Our system is an ensemble of two regression models. The first integrates the diverse collection of meteorological measurements and dynamic model forecasts in the SubseasonalRodeo dataset and prunes irrelevant predictors using a customized multitask model selection procedure. The second uses only historical measurements of the target variable (temperature or precipitation) and introduces multitask nearest neighbor features into a weighted local linear regression. Each model alone is significantly more accurate than the operational U.S. Climate Forecasting System (CFSv2), and our ensemble skill exceeds that of the top Rodeo competitor for each target variable and forecast horizon.
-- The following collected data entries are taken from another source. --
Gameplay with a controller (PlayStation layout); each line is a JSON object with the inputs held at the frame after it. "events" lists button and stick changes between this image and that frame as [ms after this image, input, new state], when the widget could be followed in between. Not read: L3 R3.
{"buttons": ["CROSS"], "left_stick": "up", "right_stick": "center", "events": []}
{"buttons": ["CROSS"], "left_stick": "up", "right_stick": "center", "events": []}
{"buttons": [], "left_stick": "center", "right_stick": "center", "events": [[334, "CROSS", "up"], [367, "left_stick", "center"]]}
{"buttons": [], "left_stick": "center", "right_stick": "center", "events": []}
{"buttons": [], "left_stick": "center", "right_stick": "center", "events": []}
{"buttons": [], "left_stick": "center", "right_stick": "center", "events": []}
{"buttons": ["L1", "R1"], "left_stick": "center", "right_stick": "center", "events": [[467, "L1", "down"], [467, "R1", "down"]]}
We hope that both our dataset and our methods will serve as valuable benchmarking tools for the subseasonal forecasting problem.
Bio:
Lester Mackey is a researcher at Microsoft Research New England. From 2013-2016, he was an assistant professor of Statistics and, by courtesy, Computer Science at Stanford University. Prior to this, Lester spent a year as a Simons Math+X postdoctoral fellow, working with Emmanuel Candes. He received his Ph.D. in Computer Science (2012) and M.A. in Statistics (2011) from UC Berkeley. He received his B.S.E. in Computer Science (2007) from Princeton University.
His current research interests include statistical machine learning, scalable algorithms, high-dimensional statistics, approximate inference, andprobability. Lately, Lester has been developing and analyzing scalable learning algorithms for healthcare, climate forecasting, approximate posterior inference, high-energy physics, recommender systems, and the social good.